As Mombasa remains a very important engine of the nation’s economy, the national government visibility was expected to be much bigger and better but naught was observed. However, the Governor’s daily press statements and parading of what he called were ventilators and ICU beds sponsored by his administration plus an economic stimulus he was the first, and so far, the only governor to announce could go some way to help the majority destitute denizens of Mombasa County cope better with the lockdown if well implemented. This was earning him huge bouquets.
Elsewhere, in counties the country was looking up to provide guidance at times of crisis because they were supposedly lead by ‘well-educated” governors, efforts came a cropper. Zilch was happening! Education appears to be overrated as professors leading these counties look helpless and Corona crawls closer to kill many of their constituents. They are leaving to fate and gave up their fight without firing a shot.

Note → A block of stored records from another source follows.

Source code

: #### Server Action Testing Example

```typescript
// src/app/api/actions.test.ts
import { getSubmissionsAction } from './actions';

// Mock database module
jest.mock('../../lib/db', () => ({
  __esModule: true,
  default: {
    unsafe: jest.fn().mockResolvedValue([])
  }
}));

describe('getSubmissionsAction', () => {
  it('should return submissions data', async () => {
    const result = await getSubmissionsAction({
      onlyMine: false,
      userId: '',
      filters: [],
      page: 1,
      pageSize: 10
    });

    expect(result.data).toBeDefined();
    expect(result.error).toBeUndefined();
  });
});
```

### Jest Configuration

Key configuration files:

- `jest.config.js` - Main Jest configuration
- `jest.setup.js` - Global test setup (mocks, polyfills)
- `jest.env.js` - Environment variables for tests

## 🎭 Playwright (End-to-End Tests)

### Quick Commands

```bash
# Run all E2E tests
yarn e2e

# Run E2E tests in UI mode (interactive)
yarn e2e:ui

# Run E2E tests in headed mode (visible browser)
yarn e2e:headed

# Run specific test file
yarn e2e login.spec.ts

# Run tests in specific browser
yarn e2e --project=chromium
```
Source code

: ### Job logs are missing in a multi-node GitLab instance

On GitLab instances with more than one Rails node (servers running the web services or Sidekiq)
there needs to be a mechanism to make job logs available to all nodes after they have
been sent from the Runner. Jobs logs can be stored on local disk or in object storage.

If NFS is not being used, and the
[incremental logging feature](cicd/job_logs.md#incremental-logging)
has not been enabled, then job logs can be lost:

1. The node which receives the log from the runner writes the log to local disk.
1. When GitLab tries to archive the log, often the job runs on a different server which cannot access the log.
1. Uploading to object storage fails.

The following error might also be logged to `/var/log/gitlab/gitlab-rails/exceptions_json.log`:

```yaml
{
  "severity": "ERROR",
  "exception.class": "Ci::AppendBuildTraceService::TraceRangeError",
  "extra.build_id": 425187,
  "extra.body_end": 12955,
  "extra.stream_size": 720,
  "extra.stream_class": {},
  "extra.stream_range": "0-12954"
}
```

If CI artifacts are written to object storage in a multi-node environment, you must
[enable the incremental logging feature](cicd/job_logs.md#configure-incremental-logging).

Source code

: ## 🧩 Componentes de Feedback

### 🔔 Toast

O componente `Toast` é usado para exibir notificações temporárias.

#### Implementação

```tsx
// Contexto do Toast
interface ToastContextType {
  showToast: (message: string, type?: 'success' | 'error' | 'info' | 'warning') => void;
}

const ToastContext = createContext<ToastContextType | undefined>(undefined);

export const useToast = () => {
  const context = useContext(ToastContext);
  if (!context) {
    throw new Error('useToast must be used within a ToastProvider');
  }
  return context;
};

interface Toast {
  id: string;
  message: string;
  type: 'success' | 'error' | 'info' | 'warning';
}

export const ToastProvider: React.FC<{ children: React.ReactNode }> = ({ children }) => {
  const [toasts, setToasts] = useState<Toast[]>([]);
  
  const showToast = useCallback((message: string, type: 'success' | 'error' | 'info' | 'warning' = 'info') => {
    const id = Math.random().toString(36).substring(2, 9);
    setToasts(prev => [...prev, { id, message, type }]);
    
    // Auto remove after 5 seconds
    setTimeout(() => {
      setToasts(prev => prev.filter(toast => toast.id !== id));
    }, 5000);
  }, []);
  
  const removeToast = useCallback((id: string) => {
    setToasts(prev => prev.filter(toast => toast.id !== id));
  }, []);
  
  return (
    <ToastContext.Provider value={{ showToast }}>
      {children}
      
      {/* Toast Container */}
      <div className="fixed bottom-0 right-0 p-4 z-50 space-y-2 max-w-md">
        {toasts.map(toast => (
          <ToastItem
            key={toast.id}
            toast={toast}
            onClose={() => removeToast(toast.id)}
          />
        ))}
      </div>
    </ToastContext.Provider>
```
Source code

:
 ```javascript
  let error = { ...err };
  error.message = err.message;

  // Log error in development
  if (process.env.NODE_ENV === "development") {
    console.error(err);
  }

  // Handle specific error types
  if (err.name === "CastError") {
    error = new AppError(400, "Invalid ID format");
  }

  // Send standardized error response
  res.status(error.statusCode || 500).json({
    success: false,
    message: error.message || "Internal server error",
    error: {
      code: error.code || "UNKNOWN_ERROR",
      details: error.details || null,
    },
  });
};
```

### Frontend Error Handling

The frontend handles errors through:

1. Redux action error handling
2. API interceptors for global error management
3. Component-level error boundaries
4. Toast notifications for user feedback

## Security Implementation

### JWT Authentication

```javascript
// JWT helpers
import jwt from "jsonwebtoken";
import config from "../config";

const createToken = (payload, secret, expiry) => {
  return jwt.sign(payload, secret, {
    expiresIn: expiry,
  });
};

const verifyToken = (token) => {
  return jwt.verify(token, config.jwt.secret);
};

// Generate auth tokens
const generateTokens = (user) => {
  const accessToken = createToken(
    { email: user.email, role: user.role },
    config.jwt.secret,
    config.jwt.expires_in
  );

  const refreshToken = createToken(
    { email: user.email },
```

The truth of the matter is that Coronavirus is or ought to be a wake-up call for our leaders now that they have nowhere to run to except the same hospitals they have refused to equip. Despite the multiplicity of challenges already faced by Counties, Corona was an unwelcome visitor but that may usher in urgently needed social and economic reforms. Corona may force governors and other elected politicians to look in the mirror and remind themselves that however much they siphon from the public for private use, another similar crisis that will force them to use the same hospital facilities as the citizens they steal from maybe around the corner. This may help upgrade our health services as some of the loot may be diverted back to their original purposes, health providers that the capitalistic world has, until now, relegated to the back-burner, may be seen for the important roles they play in society and lead to better remuneration. Governors and all those who control public funds may see the fragility of life and living and may just lock their fidgety fingers that always dips into our tills. A lot more good may come from this tragedy and our optimistic will must not dim.
We hope and pray for the best but in times of crisis, it is not in the best of positions to be. Hoping for the best must always be accompanied by preparing for the worst in matters as novel as Corona.